Exercise objective: Print out the entries that follow exactly, missing none.

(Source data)

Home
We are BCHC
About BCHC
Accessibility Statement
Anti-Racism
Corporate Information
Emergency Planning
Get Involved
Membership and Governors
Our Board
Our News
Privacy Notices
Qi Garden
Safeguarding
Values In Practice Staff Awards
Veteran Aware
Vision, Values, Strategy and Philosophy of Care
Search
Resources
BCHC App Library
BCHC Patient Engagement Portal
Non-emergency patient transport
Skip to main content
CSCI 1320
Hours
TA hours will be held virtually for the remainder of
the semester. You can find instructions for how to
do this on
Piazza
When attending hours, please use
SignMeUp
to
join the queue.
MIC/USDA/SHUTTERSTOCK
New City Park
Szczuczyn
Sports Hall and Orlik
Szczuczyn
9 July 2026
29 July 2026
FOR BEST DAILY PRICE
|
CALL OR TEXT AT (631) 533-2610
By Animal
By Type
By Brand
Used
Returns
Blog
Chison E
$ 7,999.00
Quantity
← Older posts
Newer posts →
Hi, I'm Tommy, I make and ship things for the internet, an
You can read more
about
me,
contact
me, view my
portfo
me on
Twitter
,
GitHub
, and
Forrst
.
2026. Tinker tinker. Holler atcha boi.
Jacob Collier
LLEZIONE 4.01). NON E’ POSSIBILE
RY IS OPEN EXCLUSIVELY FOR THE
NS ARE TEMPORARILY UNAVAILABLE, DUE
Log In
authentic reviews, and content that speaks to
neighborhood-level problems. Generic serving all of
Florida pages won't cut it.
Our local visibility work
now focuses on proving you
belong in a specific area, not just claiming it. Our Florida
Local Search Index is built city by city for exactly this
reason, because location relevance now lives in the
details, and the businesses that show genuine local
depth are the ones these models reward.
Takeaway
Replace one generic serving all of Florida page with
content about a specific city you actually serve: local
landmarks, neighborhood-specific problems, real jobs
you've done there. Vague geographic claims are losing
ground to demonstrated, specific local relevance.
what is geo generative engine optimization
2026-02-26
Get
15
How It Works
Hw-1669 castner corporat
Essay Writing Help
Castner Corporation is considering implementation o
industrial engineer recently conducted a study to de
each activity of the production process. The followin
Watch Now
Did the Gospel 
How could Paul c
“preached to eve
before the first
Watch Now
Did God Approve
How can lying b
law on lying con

Written answer:
Home
We are BCHC
About BCHC
Accessibility Statement
Anti-Racism
Corporate Information
Emergency Planning
Get Involved
Membership and Governors
Our Board
Our News
Privacy Notices
Qi Garden
Safeguarding
Values In Practice Staff Awards
Veteran Aware
Vision, Values, Strategy and Philosophy of Care
Search
Resources
BCHC App Library
BCHC Patient Engagement Portal
Non-emergency patient transport
Skip to main content
CSCI 1320
Hours
TA hours will be held virtually for the remainder of
the semester. You can find instructions for how to
do this on
Piazza
When attending hours, please use
SignMeUp
to
join the queue.
MIC/USDA/SHUTTERSTOCK
New City Park
Szczuczyn
Sports Hall and Orlik
Szczuczyn
9 July 2026
29 July 2026
FOR BEST DAILY PRICE
|
CALL OR TEXT AT (631) 533-2610
By Animal
By Type
By Brand
Used
Returns
Blog
Chison E
$ 7,999.00
Quantity
← Older posts
Newer posts →
Hi, I'm Tommy, I make and ship things for the internet, an
You can read more
about
me,
contact
me, view my
portfo
me on
Twitter
,
GitHub
, and
Forrst
.
2026. Tinker tinker. Holler atcha boi.
Jacob Collier
LLEZIONE 4.01). NON E’ POSSIBILE
RY IS OPEN EXCLUSIVELY FOR THE
NS ARE TEMPORARILY UNAVAILABLE, DUE
Log In
authentic reviews, and content that speaks to
neighborhood-level problems. Generic serving all of
Florida pages won't cut it.
Our local visibility work
now focuses on proving you
belong in a specific area, not just claiming it. Our Florida
Local Search Index is built city by city for exactly this
reason, because location relevance now lives in the
details, and the businesses that show genuine local
depth are the ones these models reward.
Takeaway
Replace one generic serving all of Florida page with
content about a specific city you actually serve: local
landmarks, neighborhood-specific problems, real jobs
you've done there. Vague geographic claims are losing
ground to demonstrated, specific local relevance.
what is geo generative engine optimization
2026-02-26
Get
15
How It Works
Hw-1669 castner corporat
Essay Writing Help
Castner Corporation is considering implementation o
industrial engineer recently conducted a study to de
each activity of the production process. The followin
Watch Now
Did the Gospel 
How could Paul c
“preached to eve
before the first
Watch Now
Did God Approve
How can lying b
law on lying con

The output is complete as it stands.